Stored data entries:
-.-.-

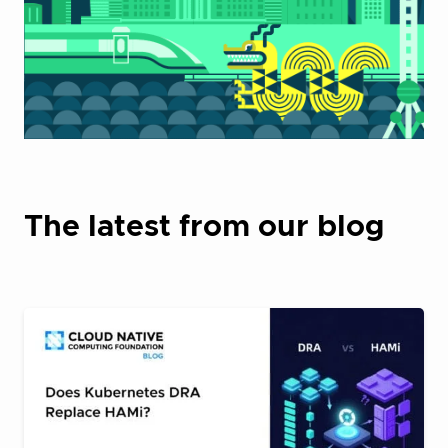
The latest from our blog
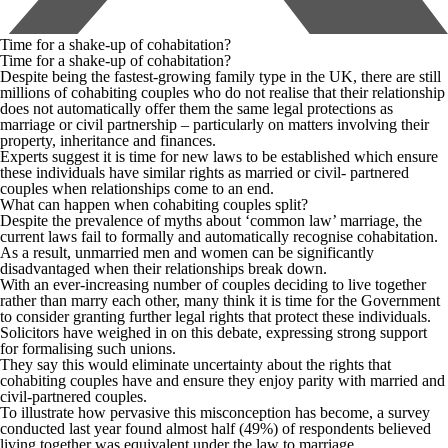
Time for a shake-up of cohabitation?
Time for a shake-up of cohabitation?
Despite being the fastest-growing family type in the UK, there are still
millions of cohabiting couples who do not realise that their relationship
does not automatically offer them the same legal protections as
marriage or civil partnership – particularly on matters involving their
property, inheritance and finances.
Experts suggest it is time for new laws to be established which ensure
these individuals have similar rights as married or civil- partnered
couples when relationships come to an end.
What can happen when cohabiting couples split?
Despite the prevalence of myths about ‘common law’ marriage, the
current laws fail to formally and automatically recognise cohabitation.
As a result, unmarried men and women can be significantly
disadvantaged when their relationships break down.
With an ever-increasing number of couples deciding to live together
rather than marry each other, many think it is time for the Government
to consider granting further legal rights that protect these individuals.
Solicitors have weighed in on this debate, expressing strong support
for formalising such unions.
They say this would eliminate uncertainty about the rights that
cohabiting couples have and ensure they enjoy parity with married and
civil-partnered couples.
To illustrate how pervasive this misconception has become, a survey
conducted last year found almost half (49%) of respondents believed
living together was equivalent under the law to marriage.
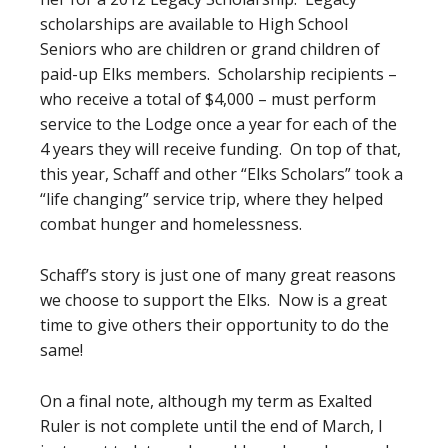
scholarships are available to High School
Seniors who are children or grand children of
paid-up Elks members. Scholarship recipients –
who receive a total of $4,000 – must perform
service to the Lodge once a year for each of the
4 years they will receive funding. On top of that,
this year, Schaff and other “Elks Scholars” took a
“life changing” service trip, where they helped
combat hunger and homelessness.
Schaff’s story is just one of many great reasons
we choose to support the Elks. Now is a great
time to give others their opportunity to do the
same!
On a final note, although my term as Exalted
Ruler is not complete until the end of March, I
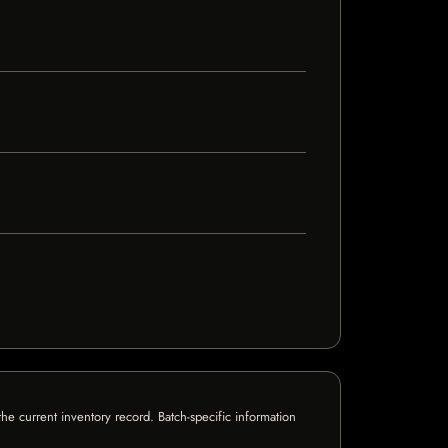
e current inventory record. Batch-specific information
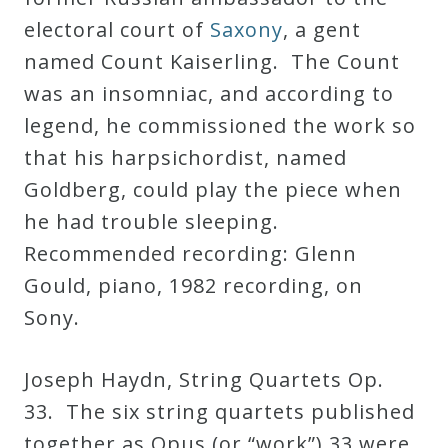
electoral court of
Saxony
, a gent
named Count Kaiserling. The Count
was an insomniac, and according to
legend, he commissioned the work so
that his harpsichordist, named
Goldberg, could play the piece when
he had trouble sleeping.
Recommended recording: Glenn
Gould, piano, 1982 recording, on
Sony.
Joseph Haydn, String Quartets Op.
33. The six string quartets published
together as Opus (or “work”) 33 were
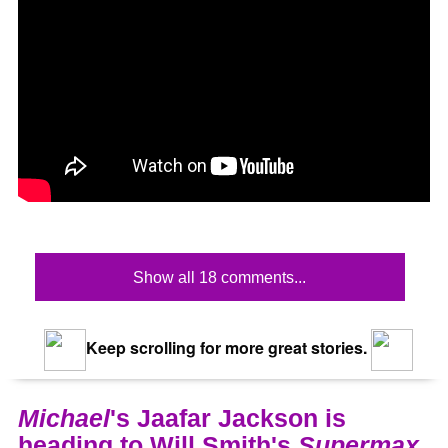
Show all 18 comments...
Keep scrolling for more great stories.
Michael
's Jaafar Jackson is
heading to Will Smith's
Supermax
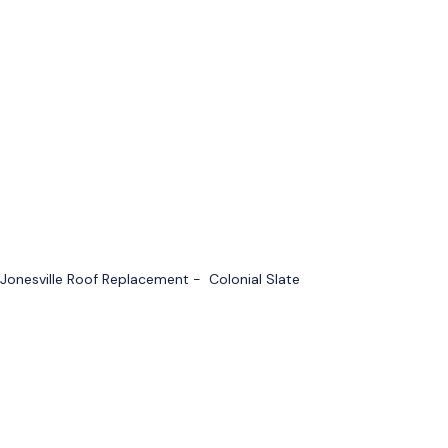
Jonesville Roof Replacement - Colonial Slate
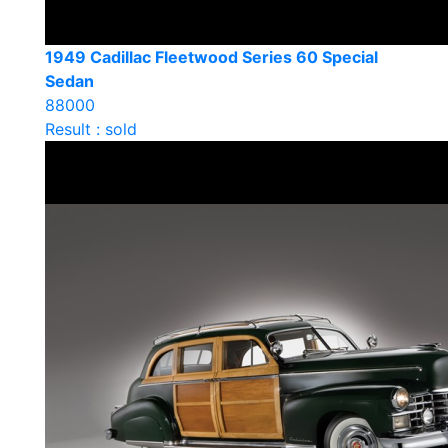
1949 Cadillac Fleetwood Series 60 Special
Sedan
88000
Result : sold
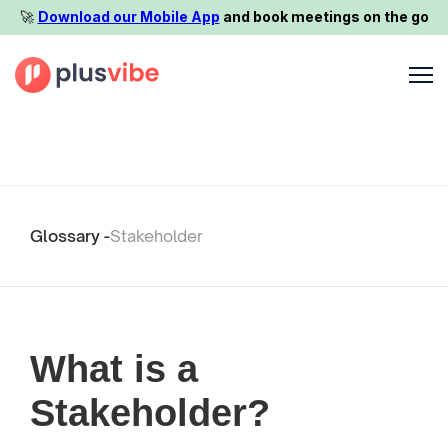
🚀️
Download our Mobile App
and book meetings on the go
Glossary -
Stakeholder
What is a
Stakeholder?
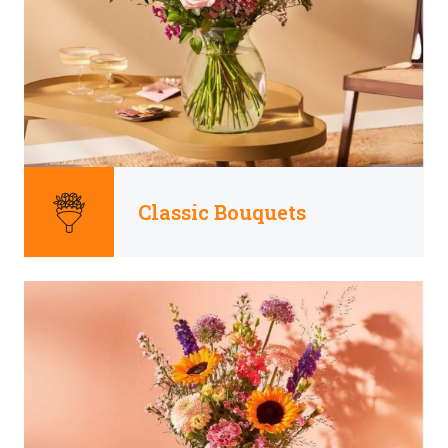
Classic Bouquets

-.-.-

Pull every line holding "ensure" out of the records.

Reply to the task:
Experts suggest it is time for new laws to be established which ensure
cohabiting couples have and ensure they enjoy parity with married and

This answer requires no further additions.